With a lawsuit, the disabled person has [a] lawyer (and the lawyer will, in the end, be paid by the defendant). With a lawsuit, their attorney can hire an ADA consultant, who will also be paid by the defendant. The costs of preparing for negotiating, the costs of drafting settlement agreements, the costs of mediation (including paying the mediator) can all be paid by the defendant. With a lawsuit, there is money to pay for these things. Without a lawsuit, there is no money. …

By suing. we are in the driver’s seat. …

Nonprofit groups handling ADA compliance efforts can be funded through lawsuits. One of the more active disability rights plaintiff organizations in this country has been able [to] do its work because it receives donations from the lawyers who earn fees representing the organization’s members in ADA lawsuits.

(Fred Shotz, “Why Suing is Important”, Nov.)

Hooters sues its competition

Trial began last week in a lawsuit filed by Hooters of America against a rival “breastaurant” operator named WingHouse, which also relies on curvy waitresses to sell sports-bar food and drink to a clientele of young men. Hooters charges infringement of “trade dress” (undress?) and other sins, while WingHouse contends that the older chain is using the legal system to suppress competition. (Henry Pierson Curtis, “Hooters suit aims to clip upstart competitor’s wings”, South Florida Sun-Sentinel, Nov. 18; Kris Hundley, “Hooters defends wings-and-winks turf”, St. Petersburg Times, Nov. 18; “Hooters competitor in court, accused of stealing ideas”, AP/Daytona Beach News-Journal, Nov. 19)(via Reason “Hit and Run”).
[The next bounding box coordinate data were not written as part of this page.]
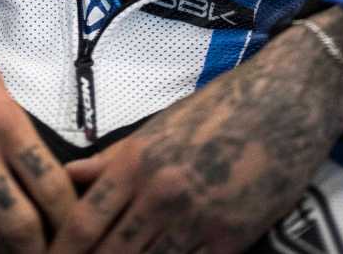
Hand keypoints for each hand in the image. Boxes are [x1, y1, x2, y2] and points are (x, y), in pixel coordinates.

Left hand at [49, 8, 342, 253]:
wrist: (281, 104)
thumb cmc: (217, 111)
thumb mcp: (158, 127)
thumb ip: (111, 159)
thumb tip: (68, 176)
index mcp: (136, 161)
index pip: (84, 219)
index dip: (61, 249)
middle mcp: (160, 194)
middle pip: (110, 252)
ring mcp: (195, 220)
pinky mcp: (230, 240)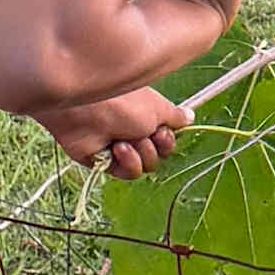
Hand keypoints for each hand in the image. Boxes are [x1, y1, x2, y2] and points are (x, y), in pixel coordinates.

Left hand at [51, 85, 185, 176]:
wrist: (85, 110)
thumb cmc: (122, 102)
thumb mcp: (157, 107)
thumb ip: (174, 116)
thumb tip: (190, 116)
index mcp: (147, 115)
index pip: (168, 137)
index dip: (169, 138)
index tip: (163, 130)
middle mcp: (134, 130)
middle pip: (159, 153)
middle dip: (156, 146)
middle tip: (146, 134)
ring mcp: (119, 146)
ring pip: (146, 165)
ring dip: (140, 154)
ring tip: (124, 140)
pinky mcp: (103, 161)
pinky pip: (127, 172)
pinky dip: (126, 162)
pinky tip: (116, 149)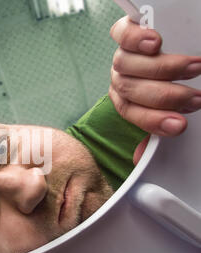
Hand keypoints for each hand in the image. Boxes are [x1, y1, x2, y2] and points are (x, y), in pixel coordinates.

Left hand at [109, 16, 200, 163]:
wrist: (164, 48)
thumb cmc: (166, 83)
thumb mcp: (164, 107)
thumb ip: (156, 124)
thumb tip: (139, 157)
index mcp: (126, 99)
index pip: (132, 113)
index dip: (153, 121)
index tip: (179, 125)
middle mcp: (121, 79)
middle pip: (130, 90)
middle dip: (165, 97)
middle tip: (195, 98)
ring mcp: (122, 56)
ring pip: (126, 65)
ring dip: (162, 68)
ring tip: (193, 68)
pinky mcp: (125, 32)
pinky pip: (122, 35)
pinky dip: (136, 39)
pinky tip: (155, 43)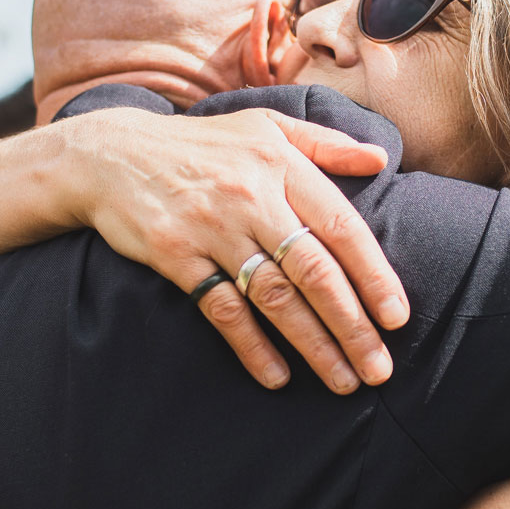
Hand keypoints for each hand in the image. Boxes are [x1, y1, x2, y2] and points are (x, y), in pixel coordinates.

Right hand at [64, 107, 408, 394]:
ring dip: (313, 345)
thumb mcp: (265, 126)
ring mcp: (212, 227)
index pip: (341, 226)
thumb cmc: (202, 144)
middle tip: (379, 370)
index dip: (374, 274)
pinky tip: (277, 375)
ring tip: (342, 381)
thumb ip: (325, 144)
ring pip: (274, 296)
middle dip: (352, 325)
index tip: (397, 318)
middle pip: (314, 271)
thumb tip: (380, 160)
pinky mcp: (176, 255)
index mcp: (281, 164)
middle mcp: (251, 196)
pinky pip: (222, 309)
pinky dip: (251, 346)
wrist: (112, 153)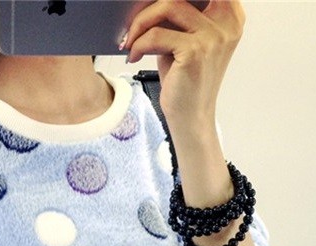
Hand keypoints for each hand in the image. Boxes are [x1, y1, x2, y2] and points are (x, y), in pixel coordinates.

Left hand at [122, 0, 244, 129]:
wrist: (191, 117)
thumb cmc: (186, 80)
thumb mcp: (186, 40)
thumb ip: (179, 16)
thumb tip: (151, 0)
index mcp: (229, 15)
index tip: (153, 6)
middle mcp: (226, 22)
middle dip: (152, 5)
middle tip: (136, 21)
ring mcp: (213, 36)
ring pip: (168, 5)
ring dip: (141, 22)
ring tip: (131, 41)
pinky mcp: (195, 52)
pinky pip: (156, 35)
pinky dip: (139, 44)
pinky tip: (134, 56)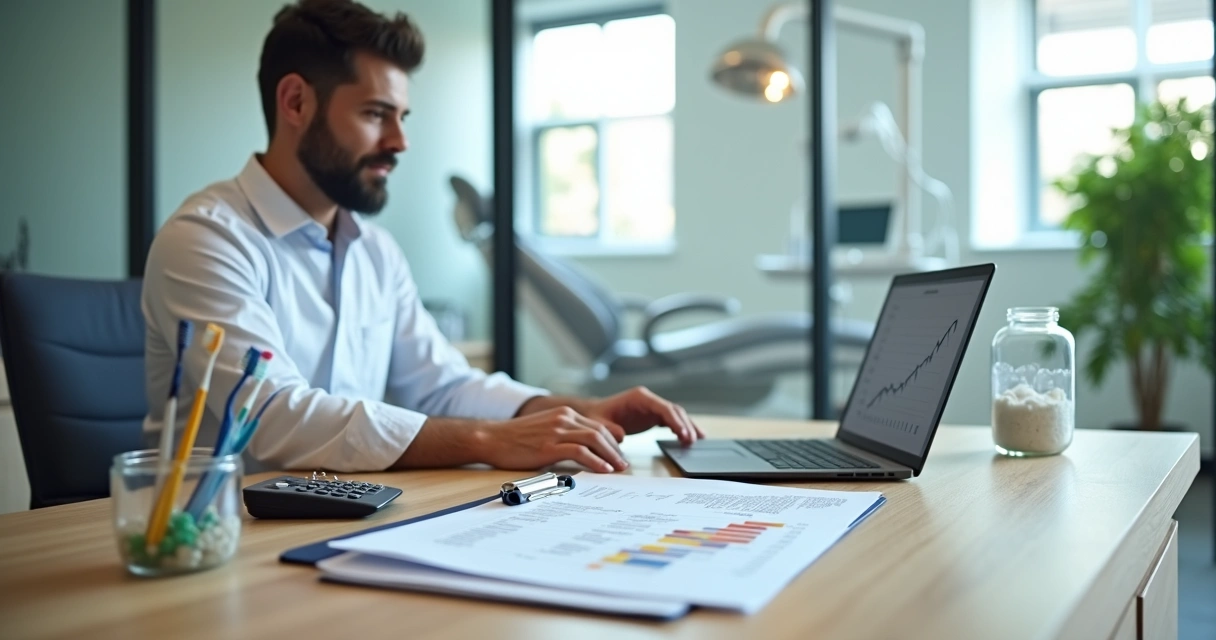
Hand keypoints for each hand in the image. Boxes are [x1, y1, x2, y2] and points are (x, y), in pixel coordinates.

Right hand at [473, 407, 629, 472]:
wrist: (492, 438)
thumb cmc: (516, 439)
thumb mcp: (546, 430)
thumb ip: (565, 436)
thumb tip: (583, 452)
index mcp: (564, 414)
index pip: (597, 425)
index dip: (612, 441)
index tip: (618, 455)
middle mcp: (564, 418)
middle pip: (600, 431)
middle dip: (616, 449)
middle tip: (624, 464)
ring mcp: (556, 430)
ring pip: (594, 439)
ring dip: (611, 455)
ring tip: (619, 468)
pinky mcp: (549, 445)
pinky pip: (580, 451)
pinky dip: (596, 461)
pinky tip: (603, 470)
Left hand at [580, 386, 702, 445]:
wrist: (594, 414)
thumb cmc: (597, 417)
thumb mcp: (599, 424)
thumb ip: (610, 429)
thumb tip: (621, 435)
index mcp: (639, 397)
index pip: (664, 407)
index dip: (676, 421)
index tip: (684, 434)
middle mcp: (648, 399)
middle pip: (674, 410)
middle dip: (685, 424)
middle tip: (693, 441)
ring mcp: (652, 407)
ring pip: (675, 415)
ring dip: (686, 426)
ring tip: (696, 441)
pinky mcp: (652, 416)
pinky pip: (671, 421)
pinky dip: (680, 428)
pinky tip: (688, 439)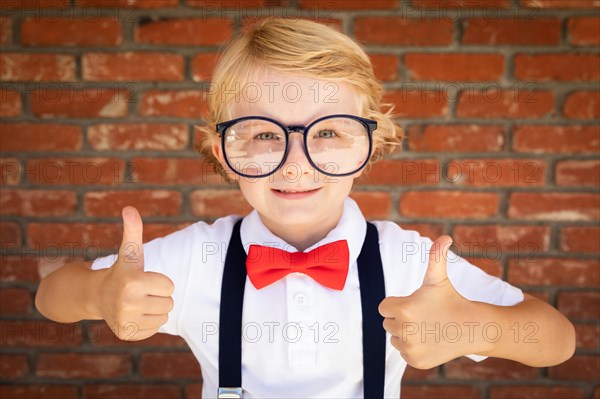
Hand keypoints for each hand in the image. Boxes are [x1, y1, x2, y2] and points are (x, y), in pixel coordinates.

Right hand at [97, 206, 174, 340]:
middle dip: (159, 296)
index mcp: (132, 282)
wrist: (97, 295)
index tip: (145, 279)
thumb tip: (129, 208)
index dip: (161, 282)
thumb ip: (133, 230)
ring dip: (155, 310)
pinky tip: (135, 314)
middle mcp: (126, 303)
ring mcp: (125, 320)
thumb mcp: (130, 251)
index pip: (170, 287)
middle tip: (142, 292)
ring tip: (139, 302)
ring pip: (164, 318)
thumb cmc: (122, 271)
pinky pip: (154, 330)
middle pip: (169, 303)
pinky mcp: (125, 334)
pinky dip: (148, 323)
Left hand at [379, 236, 482, 368]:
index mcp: (403, 309)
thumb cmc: (451, 299)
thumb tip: (445, 237)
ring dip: (406, 334)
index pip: (384, 307)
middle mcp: (404, 330)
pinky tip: (430, 341)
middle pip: (388, 323)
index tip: (416, 304)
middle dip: (402, 318)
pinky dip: (414, 348)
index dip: (398, 304)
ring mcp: (410, 348)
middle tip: (424, 316)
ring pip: (395, 338)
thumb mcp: (438, 278)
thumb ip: (436, 256)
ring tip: (428, 328)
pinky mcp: (416, 361)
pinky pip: (404, 353)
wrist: (473, 328)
For more Hooters litigation, see Mar. 27, 2001; Mar. 24-26, 2000.

More on Pittsburgh RR crossing case

Reader Steve Headley advises us that there have been follow-ups to the case (publicized worldwide) of Patricia Frankhouser of Jeannette, Pa., who’s suing the Norfolk Southern railway over a broken finger and other injuries she suffered in an encounter with one of its freight trains; the suit, among its other contentions, claimed the railroad should have warned that walking along the tracks was dangerous and should have yielded the right of way (see Nov. 12). After the original reports in the Pittsburgh Tribune-Review and Post-Gazette, and a Tribune-Review letter to the editor and editorial critical of the suit, attorney Harry F. Smail Jr. wrote in to the paper with his side of the story (Nov. 16). Smail argues that the case is meritorious because Frankhouser was earlier acquitted of charges of criminal trespass arising from being on the tracks. His response drew another critical letter to the editor (Nov. 17). (& update Feb. 20).
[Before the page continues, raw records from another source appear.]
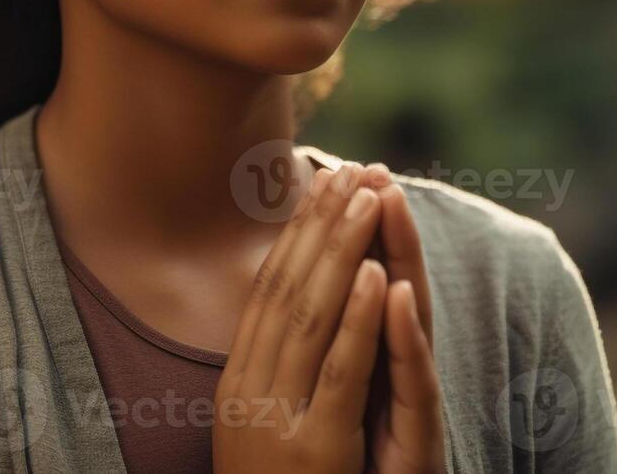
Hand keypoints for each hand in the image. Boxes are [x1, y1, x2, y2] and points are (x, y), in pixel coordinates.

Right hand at [213, 163, 387, 473]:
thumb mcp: (260, 428)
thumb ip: (272, 375)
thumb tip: (288, 317)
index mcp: (235, 383)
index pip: (266, 290)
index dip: (295, 235)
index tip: (320, 184)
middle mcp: (247, 391)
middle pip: (286, 290)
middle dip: (320, 227)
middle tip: (351, 171)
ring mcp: (276, 418)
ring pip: (311, 318)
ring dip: (343, 253)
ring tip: (368, 199)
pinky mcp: (314, 447)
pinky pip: (339, 371)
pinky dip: (362, 321)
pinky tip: (381, 278)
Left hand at [359, 165, 446, 473]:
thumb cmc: (347, 472)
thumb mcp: (331, 401)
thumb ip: (329, 349)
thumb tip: (297, 292)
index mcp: (370, 365)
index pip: (364, 285)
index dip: (356, 234)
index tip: (341, 173)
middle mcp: (397, 380)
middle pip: (391, 289)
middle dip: (381, 228)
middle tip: (374, 169)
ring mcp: (410, 410)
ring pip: (403, 323)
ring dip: (396, 256)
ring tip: (388, 203)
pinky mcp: (418, 446)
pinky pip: (408, 382)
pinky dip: (401, 334)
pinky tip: (397, 291)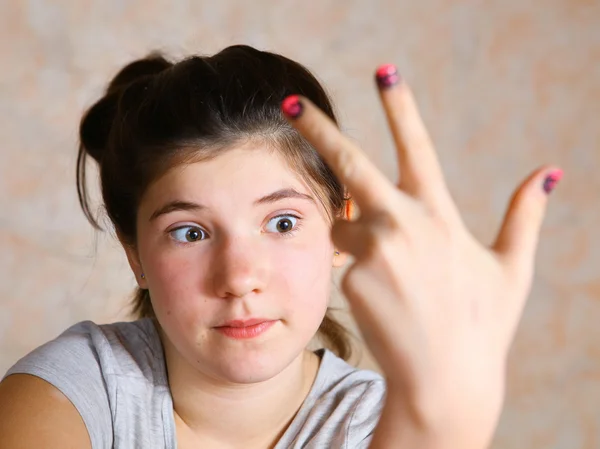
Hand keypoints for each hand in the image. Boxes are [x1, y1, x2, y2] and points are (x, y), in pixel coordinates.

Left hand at [282, 66, 561, 447]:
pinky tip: (382, 297)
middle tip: (289, 101)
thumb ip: (523, 217)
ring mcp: (375, 252)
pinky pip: (342, 260)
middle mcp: (403, 225)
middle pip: (351, 163)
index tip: (384, 71)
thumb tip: (547, 172)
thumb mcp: (509, 269)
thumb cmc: (480, 325)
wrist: (444, 381)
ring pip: (345, 225)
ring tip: (393, 276)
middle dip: (317, 127)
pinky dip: (355, 266)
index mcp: (440, 216)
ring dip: (355, 235)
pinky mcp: (352, 278)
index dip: (401, 106)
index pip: (416, 148)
Attorney Smail, incidentally, has lately been involved in another colorful case, successfully representing a woman who passed a supposed $200 bill at a Fashion Bug; neither she nor the store clerk realized that there is no $200 denomination and that the bill was a joke replica with pictures and other references to President George W. Bush, Jr. (Bob Stiles, “Charges withdrawn against woman who used bogus bill”, Pittsburgh Tribune-Review, Nov. 13; “Charges Dropped in Bogus Bush Bill Case”, The Guardian (UK), Nov. 15).

Church air called hazardous

Just when you thought it was safe to run inside and pray: “Air inside churches may be a bigger health risk than that beside major roads, research suggests.” Candles and incense are deemed likely culprits for the prevailing high levels of polycyclic hydrocarbons and particulates, the latter of which were found at 12 to 20 times permissible EU levels. (“Church air is ‘threat to health'”, BBC, Nov. 20). Libertarian Samizdata has a rather drastic suggestion for what to do about the new findings. Another possibility, of course, is that the official EU hazard limits are set at a super-cautious level that has little to do with the amount of risk most people would consider it reasonable to bear. More on the candle menace: Jun. 19, 2001 (EPA advisory); Nov. 4-5, 2002 (Calif. “right-to-know” suits against candle makers).